• [Work order]:
In the entries below, find the line with "Review note (as recorded): 2 pieces; includes up" and the line with "Pathologist's review note for this sample: 2 pieces, no". Print those two and everything between them exactly, and nothing else.

Segment Start: Extracted information

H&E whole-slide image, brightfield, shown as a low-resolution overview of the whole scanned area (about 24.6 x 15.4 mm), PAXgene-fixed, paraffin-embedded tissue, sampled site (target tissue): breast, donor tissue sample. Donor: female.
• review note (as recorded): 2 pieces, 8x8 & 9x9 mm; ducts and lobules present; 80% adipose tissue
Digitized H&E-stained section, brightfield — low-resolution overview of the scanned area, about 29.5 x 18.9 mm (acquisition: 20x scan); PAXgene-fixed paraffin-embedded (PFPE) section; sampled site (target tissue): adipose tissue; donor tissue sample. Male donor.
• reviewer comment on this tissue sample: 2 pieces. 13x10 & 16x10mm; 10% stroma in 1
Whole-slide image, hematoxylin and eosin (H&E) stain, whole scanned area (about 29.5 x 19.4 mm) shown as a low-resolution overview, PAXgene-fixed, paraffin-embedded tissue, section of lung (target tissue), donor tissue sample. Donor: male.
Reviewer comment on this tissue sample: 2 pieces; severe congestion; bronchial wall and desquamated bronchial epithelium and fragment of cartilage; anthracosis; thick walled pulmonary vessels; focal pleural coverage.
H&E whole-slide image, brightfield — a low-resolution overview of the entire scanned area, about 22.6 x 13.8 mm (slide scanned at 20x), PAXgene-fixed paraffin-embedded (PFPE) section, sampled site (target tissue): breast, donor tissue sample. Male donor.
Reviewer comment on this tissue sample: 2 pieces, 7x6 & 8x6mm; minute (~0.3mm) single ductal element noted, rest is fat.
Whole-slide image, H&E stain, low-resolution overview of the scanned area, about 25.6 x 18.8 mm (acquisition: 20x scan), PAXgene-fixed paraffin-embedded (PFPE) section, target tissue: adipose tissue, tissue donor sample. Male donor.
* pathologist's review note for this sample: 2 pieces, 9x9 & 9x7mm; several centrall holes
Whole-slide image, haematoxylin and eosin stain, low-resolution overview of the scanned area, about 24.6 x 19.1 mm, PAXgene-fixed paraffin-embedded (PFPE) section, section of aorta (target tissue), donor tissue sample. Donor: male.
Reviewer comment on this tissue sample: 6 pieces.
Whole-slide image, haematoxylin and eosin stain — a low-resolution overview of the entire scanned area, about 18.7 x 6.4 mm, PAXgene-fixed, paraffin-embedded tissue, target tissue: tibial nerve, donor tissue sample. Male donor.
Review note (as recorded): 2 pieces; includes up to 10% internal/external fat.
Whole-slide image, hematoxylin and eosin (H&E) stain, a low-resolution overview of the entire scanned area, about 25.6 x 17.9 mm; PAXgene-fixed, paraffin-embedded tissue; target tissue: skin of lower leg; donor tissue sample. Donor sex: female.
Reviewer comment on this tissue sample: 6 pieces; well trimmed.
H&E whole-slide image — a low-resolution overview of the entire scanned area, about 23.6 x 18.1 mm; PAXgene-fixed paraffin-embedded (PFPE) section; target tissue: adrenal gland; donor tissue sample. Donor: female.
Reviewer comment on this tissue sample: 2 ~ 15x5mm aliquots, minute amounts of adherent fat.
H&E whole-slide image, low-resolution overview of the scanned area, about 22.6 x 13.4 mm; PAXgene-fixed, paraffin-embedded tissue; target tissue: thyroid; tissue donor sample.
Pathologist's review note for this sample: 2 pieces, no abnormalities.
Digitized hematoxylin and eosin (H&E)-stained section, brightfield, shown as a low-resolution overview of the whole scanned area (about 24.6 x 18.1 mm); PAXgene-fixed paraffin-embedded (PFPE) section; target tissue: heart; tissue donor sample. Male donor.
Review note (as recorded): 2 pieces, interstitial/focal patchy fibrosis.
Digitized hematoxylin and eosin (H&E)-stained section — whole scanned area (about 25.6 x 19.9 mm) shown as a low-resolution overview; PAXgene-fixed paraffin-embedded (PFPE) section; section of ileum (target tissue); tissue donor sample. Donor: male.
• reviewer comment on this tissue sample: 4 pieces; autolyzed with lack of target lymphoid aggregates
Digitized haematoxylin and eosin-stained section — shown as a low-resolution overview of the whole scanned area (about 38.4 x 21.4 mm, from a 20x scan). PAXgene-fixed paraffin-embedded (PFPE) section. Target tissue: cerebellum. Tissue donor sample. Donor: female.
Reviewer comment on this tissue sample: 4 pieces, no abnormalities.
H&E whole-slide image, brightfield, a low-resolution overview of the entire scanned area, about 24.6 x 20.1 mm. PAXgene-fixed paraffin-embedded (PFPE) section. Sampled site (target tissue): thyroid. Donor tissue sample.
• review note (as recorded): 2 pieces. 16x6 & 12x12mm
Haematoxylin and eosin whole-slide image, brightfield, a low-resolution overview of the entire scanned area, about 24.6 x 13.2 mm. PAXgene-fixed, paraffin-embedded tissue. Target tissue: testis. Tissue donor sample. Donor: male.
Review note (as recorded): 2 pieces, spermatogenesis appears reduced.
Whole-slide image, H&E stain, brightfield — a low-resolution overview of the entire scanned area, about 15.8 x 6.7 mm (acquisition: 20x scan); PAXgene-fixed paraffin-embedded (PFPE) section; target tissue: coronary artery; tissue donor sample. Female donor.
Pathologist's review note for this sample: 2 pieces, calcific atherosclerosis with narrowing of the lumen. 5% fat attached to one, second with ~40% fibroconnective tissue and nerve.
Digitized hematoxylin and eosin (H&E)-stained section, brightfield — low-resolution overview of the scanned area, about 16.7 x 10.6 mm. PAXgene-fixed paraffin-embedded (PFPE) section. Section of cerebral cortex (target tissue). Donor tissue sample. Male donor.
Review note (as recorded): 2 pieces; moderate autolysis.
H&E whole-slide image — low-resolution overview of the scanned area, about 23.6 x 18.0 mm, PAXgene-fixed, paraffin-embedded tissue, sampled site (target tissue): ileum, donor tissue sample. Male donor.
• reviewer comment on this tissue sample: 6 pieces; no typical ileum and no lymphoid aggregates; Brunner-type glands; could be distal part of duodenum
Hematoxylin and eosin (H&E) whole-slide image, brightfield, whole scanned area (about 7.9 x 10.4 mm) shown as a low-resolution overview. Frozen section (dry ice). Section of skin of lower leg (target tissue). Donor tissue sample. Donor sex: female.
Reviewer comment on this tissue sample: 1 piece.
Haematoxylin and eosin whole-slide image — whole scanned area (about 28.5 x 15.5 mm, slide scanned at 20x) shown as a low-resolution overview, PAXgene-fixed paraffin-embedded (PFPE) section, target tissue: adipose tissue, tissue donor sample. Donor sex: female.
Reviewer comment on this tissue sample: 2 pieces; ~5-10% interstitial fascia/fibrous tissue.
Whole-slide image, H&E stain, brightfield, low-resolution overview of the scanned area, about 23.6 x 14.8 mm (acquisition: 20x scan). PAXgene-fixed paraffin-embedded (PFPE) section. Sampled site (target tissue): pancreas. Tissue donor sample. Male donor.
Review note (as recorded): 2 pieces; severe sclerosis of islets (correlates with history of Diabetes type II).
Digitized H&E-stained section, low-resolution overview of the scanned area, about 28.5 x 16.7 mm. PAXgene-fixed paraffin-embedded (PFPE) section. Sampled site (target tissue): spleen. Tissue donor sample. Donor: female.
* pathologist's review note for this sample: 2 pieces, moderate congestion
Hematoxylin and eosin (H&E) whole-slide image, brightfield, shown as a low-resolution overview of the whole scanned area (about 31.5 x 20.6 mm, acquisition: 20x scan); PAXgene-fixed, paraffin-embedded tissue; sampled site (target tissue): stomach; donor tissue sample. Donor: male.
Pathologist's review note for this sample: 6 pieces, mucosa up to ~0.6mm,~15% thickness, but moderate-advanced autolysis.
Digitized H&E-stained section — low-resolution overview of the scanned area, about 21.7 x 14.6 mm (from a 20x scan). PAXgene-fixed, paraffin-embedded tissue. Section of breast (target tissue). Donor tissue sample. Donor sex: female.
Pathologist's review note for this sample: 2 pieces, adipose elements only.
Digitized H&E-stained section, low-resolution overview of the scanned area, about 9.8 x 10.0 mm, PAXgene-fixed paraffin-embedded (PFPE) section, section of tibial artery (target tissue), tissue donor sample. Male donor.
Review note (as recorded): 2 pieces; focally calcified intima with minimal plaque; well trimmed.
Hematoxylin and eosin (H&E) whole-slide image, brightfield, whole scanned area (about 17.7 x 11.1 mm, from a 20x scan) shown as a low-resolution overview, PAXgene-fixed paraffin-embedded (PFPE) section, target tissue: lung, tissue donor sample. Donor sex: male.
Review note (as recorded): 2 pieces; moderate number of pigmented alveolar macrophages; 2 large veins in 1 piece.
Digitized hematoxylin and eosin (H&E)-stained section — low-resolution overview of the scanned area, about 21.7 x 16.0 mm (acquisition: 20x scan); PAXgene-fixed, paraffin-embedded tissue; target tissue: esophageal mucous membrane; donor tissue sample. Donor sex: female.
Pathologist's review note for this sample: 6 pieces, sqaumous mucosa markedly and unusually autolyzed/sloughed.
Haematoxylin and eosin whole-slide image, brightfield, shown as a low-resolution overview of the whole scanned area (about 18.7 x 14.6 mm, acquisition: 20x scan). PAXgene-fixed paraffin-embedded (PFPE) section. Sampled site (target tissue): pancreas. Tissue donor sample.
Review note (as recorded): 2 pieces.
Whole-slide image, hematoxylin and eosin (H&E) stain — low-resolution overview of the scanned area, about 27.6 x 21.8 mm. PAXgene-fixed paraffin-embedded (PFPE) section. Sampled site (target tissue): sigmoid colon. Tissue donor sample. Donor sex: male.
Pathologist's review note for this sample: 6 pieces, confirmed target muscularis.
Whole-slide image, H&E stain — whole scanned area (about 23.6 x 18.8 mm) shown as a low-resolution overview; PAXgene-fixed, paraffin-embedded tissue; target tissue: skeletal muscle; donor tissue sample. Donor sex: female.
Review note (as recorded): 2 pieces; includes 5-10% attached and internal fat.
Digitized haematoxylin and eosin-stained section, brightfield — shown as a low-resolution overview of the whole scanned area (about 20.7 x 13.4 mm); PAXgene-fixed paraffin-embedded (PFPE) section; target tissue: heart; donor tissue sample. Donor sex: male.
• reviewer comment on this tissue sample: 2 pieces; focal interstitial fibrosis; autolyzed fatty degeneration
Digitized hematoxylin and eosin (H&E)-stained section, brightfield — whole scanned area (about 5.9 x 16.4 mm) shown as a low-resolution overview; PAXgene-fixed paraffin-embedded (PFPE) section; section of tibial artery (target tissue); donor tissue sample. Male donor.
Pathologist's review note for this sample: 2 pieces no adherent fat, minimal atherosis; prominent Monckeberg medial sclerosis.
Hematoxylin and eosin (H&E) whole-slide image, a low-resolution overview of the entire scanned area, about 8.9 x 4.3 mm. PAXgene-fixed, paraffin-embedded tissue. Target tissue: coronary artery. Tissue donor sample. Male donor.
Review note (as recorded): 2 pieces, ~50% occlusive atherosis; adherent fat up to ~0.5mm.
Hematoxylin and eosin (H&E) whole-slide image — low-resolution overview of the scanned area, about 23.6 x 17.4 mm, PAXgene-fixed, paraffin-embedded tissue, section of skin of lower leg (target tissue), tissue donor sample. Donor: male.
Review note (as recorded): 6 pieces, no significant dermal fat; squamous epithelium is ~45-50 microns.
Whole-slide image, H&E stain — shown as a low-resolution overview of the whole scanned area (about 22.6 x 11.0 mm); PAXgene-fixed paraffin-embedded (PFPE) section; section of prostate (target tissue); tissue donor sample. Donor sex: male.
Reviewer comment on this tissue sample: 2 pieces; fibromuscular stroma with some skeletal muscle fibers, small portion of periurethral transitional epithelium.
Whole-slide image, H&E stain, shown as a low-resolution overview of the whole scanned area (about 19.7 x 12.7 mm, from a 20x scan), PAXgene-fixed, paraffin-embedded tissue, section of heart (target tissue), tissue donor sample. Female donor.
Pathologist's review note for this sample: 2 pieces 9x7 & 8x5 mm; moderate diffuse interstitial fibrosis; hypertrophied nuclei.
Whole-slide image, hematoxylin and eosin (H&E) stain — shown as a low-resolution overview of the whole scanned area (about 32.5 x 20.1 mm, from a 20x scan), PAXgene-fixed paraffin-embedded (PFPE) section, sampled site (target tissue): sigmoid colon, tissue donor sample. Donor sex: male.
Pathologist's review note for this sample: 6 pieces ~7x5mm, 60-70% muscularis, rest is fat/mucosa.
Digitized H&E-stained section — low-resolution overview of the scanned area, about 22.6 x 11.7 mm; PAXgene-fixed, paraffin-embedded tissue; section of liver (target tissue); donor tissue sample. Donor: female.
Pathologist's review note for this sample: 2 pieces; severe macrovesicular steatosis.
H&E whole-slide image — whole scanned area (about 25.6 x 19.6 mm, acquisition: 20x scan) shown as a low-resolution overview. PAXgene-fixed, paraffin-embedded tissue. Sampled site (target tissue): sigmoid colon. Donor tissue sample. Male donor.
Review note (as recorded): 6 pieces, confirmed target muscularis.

Segment End: Extracted information

• [Completed exercise]:
Review note (as recorded): 2 pieces; includes up to 10% internal/external fat.
Whole-slide image, hematoxylin and eosin (H&E) stain, a low-resolution overview of the entire scanned area, about 25.6 x 17.9 mm; PAXgene-fixed, paraffin-embedded tissue; target tissue: skin of lower leg; donor tissue sample. Donor sex: female.
Reviewer comment on this tissue sample: 6 pieces; well trimmed.
H&E whole-slide image — a low-resolution overview of the entire scanned area, about 23.6 x 18.1 mm; PAXgene-fixed paraffin-embedded (PFPE) section; target tissue: adrenal gland; donor tissue sample. Donor: female.
Reviewer comment on this tissue sample: 2 ~ 15x5mm aliquots, minute amounts of adherent fat.
H&E whole-slide image, low-resolution overview of the scanned area, about 22.6 x 13.4 mm; PAXgene-fixed, paraffin-embedded tissue; target tissue: thyroid; tissue donor sample.
Pathologist's review note for this sample: 2 pieces, no abnormalities.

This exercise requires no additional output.